--- INFORMATION PROVIDED Enclosed Below ---

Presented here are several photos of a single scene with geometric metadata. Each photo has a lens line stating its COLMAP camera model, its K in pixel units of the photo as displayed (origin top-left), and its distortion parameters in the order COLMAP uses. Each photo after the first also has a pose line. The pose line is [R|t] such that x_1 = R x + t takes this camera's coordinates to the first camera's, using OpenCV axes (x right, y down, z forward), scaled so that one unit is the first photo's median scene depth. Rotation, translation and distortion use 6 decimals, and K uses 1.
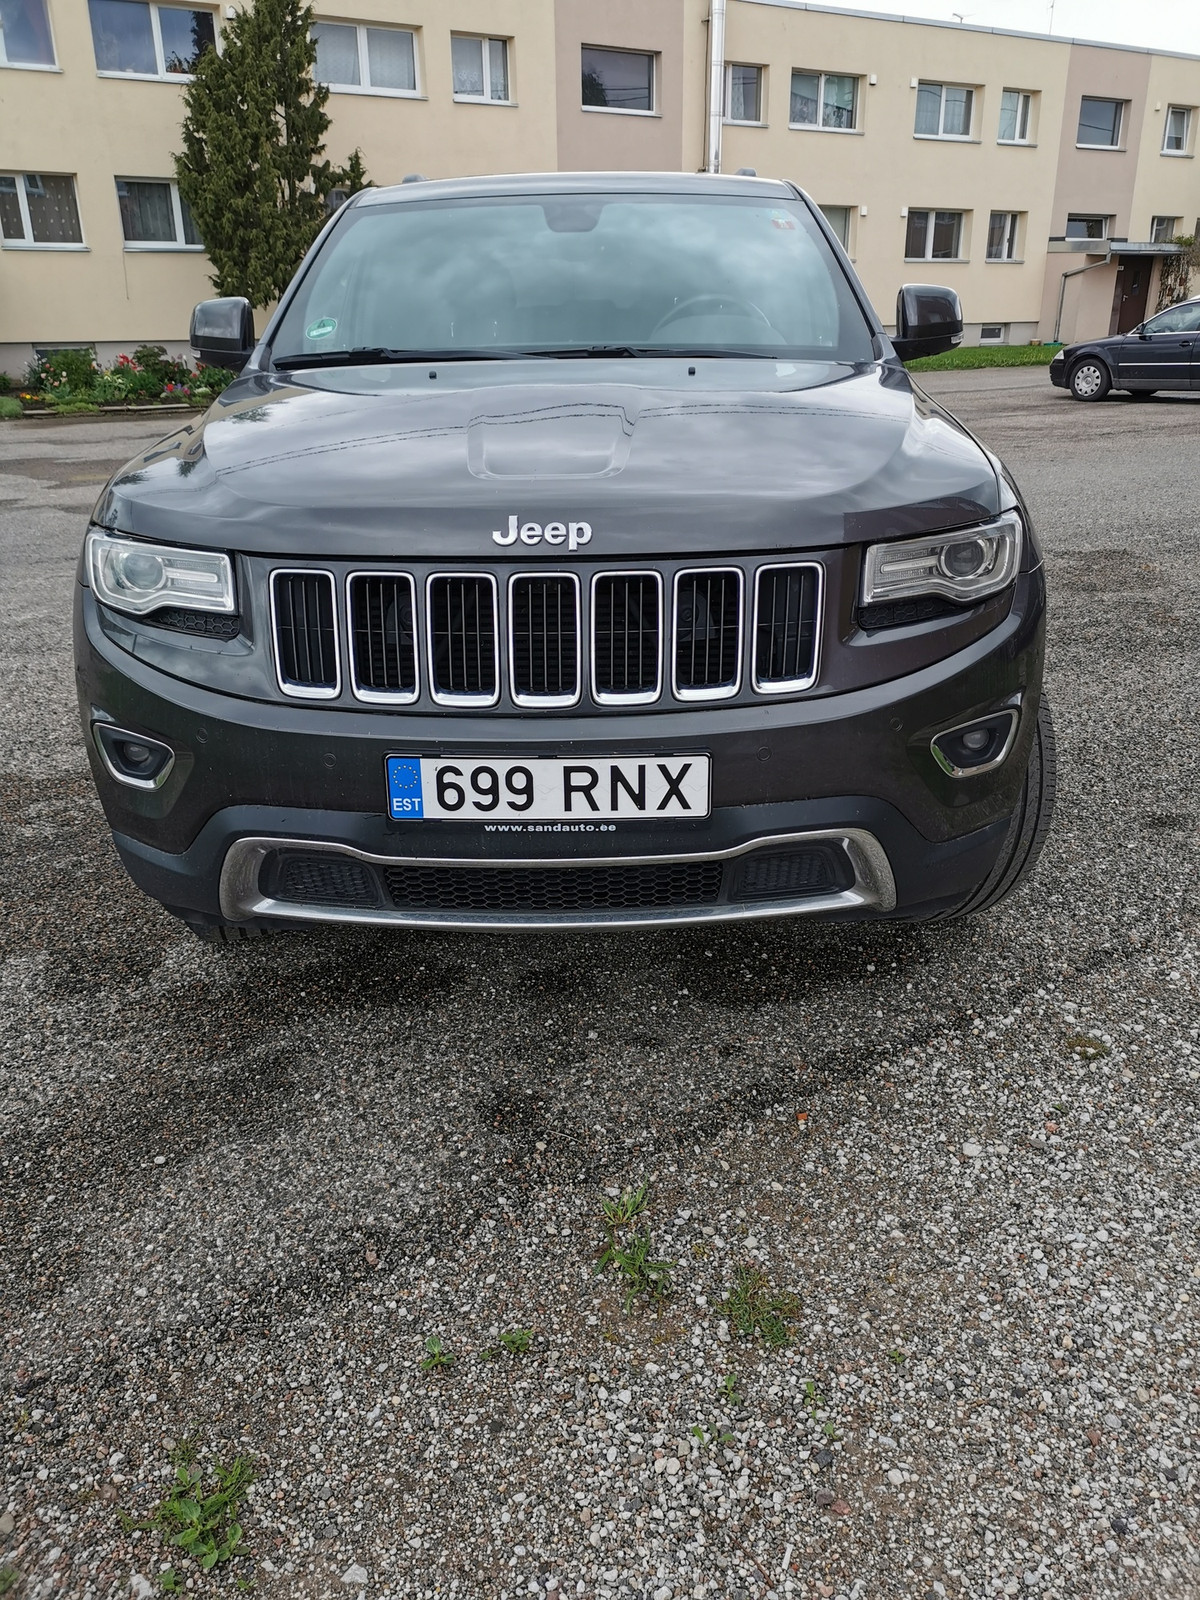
lens RADIAL K [[1270.3, 0, 600.5], [0, 1270.3, 793.8], [0, 0, 1]] dist [0.034890, 0.002120]
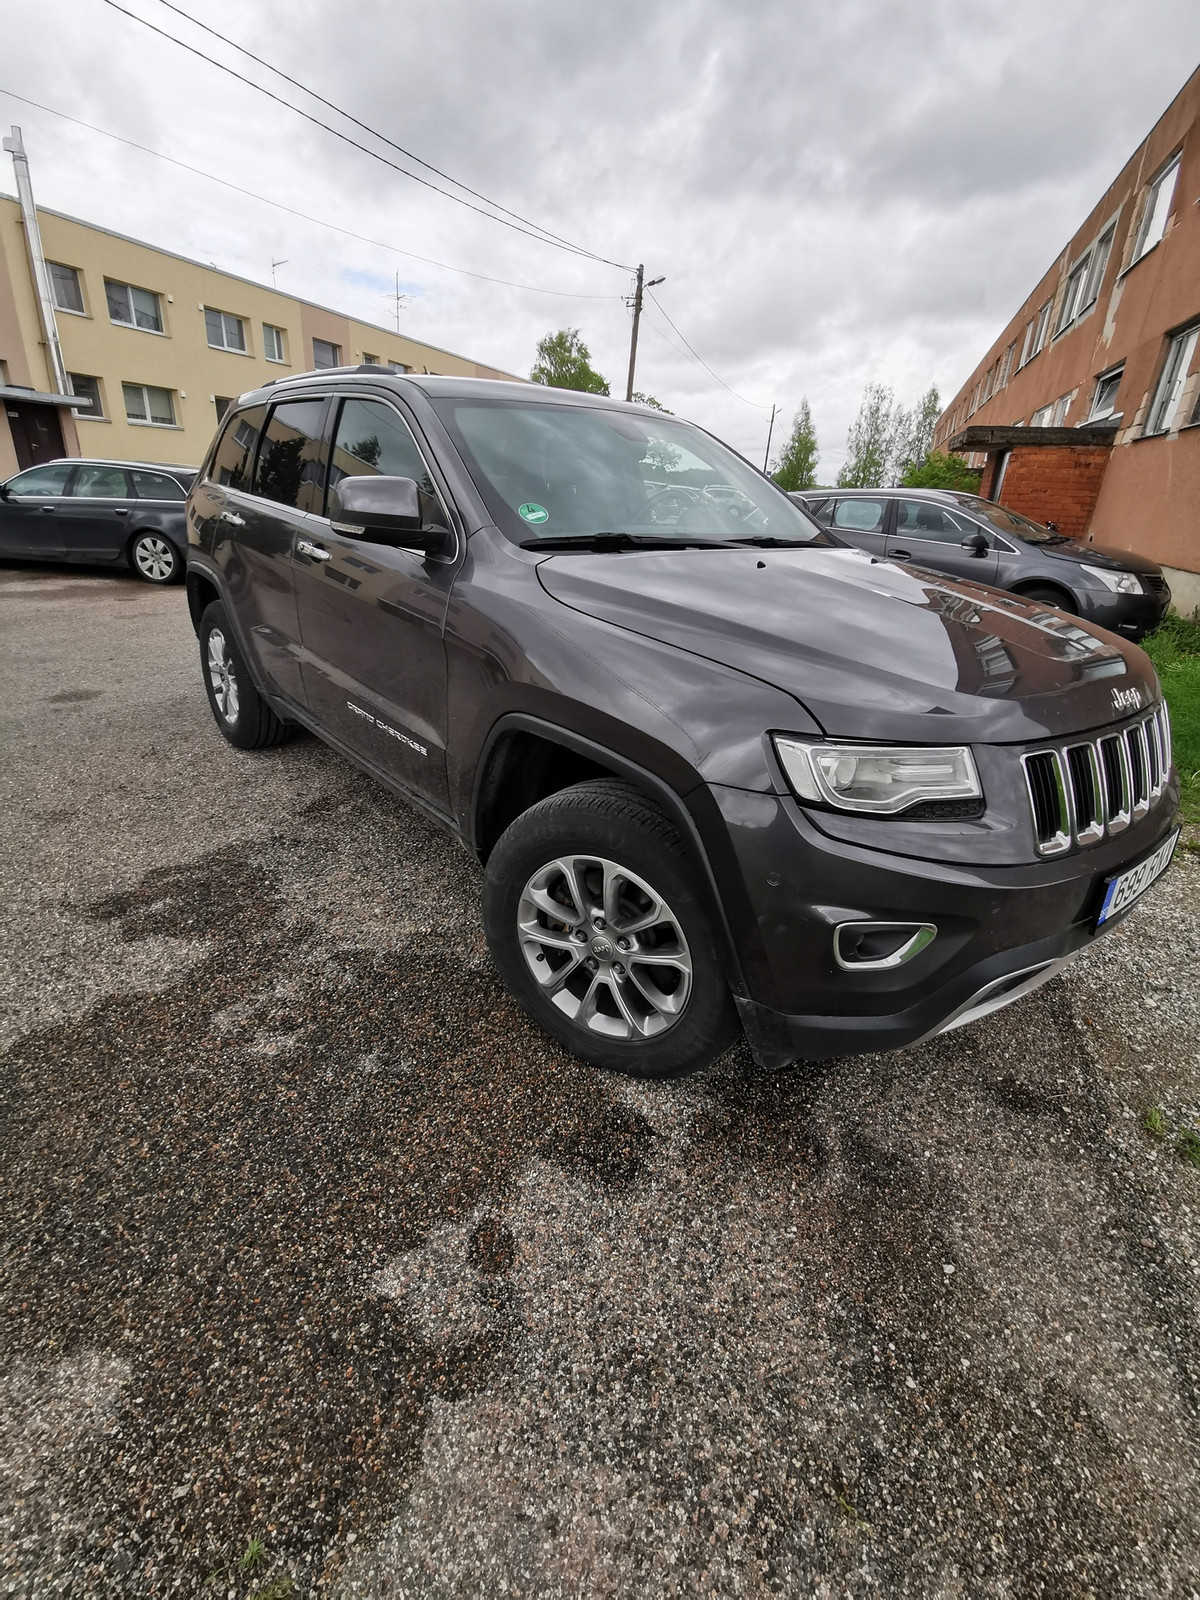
lens RADIAL K [[777.1, 0, 607.5], [0, 777.1, 802.5], [0, 0, 1]] dist [0.001780, 0.001598]
pose [[0.741375, -0.204433, 0.639196, -0.095095], [0.176890, 0.978317, 0.107727, -0.026140], [-0.647359, 0.033201, 0.761462, 0.066243]]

--- End of Enclosed INFORMATION PROVIDED ---

● ACTIVITY: The whole listing above, word for word: repeat it with the pictures excluded.

● REPLY:
Presented here are several photos of a single scene with geometric metadata. Each photo has a lens line stating its COLMAP camera model, its K in pixel units of the photo as displayed (origin top-left), and its distortion parameters in the order COLMAP uses. Each photo after the first also has a pose line. The pose line is [R|t] such that x_1 = R x + t takes this camera's coordinates to the first camera's, using OpenCV axes (x right, y down, z forward), scaled so that one unit is the first photo's median scene depth. Rotation, translation and distortion use 6 decimals, and K uses 1.
lens RADIAL K [[1270.3, 0, 600.5], [0, 1270.3, 793.8], [0, 0, 1]] dist [0.034890, 0.002120]
lens RADIAL K [[777.1, 0, 607.5], [0, 777.1, 802.5], [0, 0, 1]] dist [0.001780, 0.001598]
pose [[0.741375, -0.204433, 0.639196, -0.095095], [0.176890, 0.978317, 0.107727, -0.026140], [-0.647359, 0.033201, 0.761462, 0.066243]]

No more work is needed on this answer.